과제 내용:
자료에서 "does"라는 문자열이 들어 있는 줄은 몇 개인지 숫자만 적으세요. 대소문자를 구분합니다.
┌─ 제공 자료
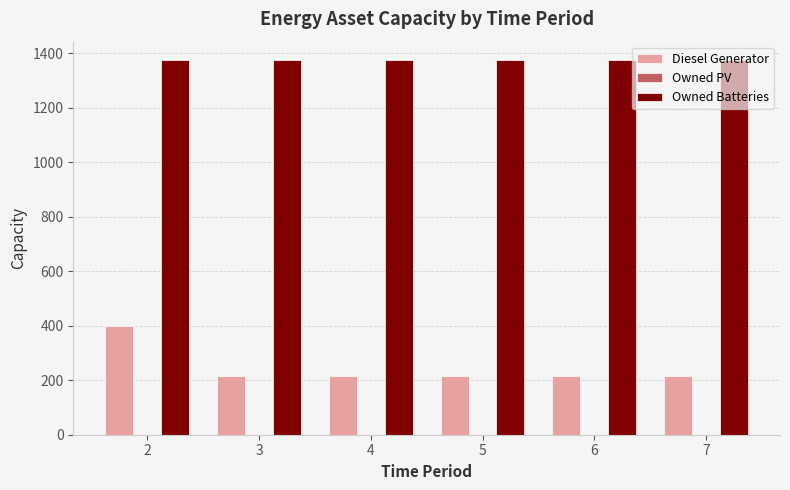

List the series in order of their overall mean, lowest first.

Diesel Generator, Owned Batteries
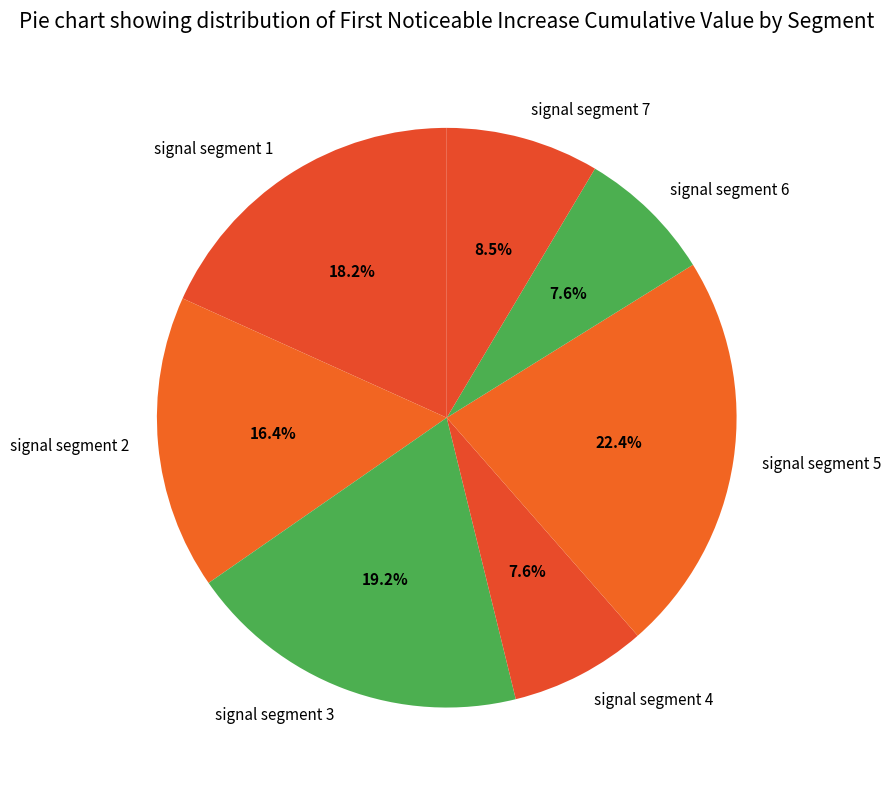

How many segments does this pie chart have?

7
└─
┌─ 제공 자료
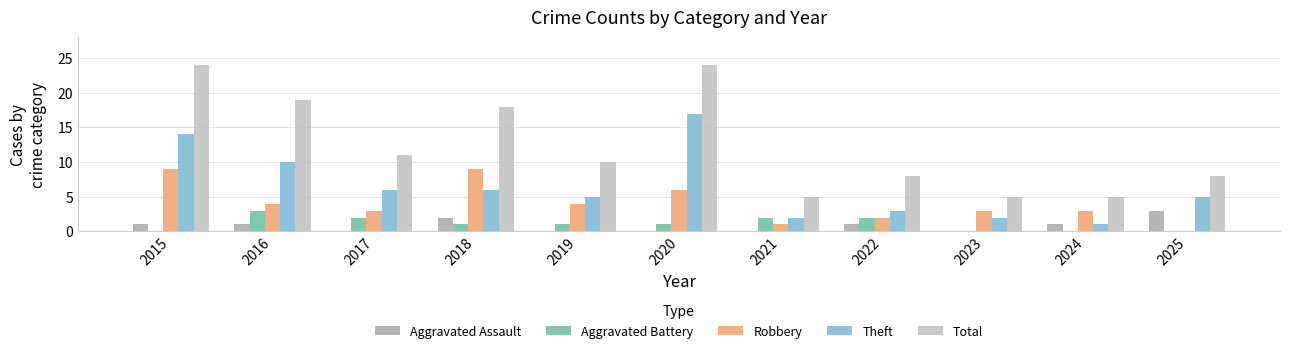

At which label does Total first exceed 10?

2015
└─
┌─ 제공 자료
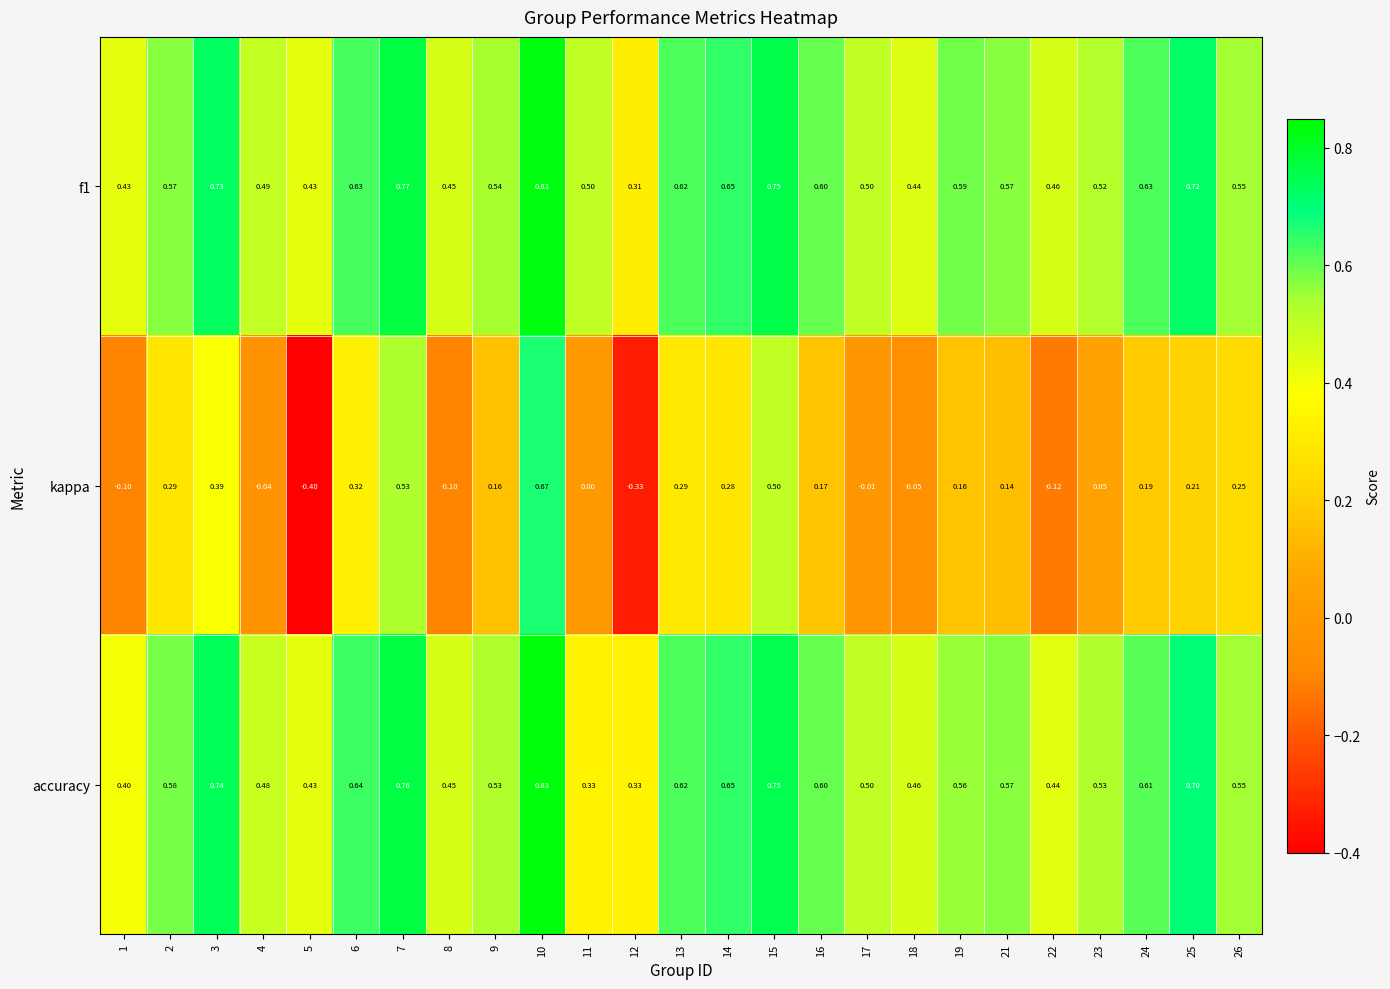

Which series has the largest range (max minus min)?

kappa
└─
정답:
2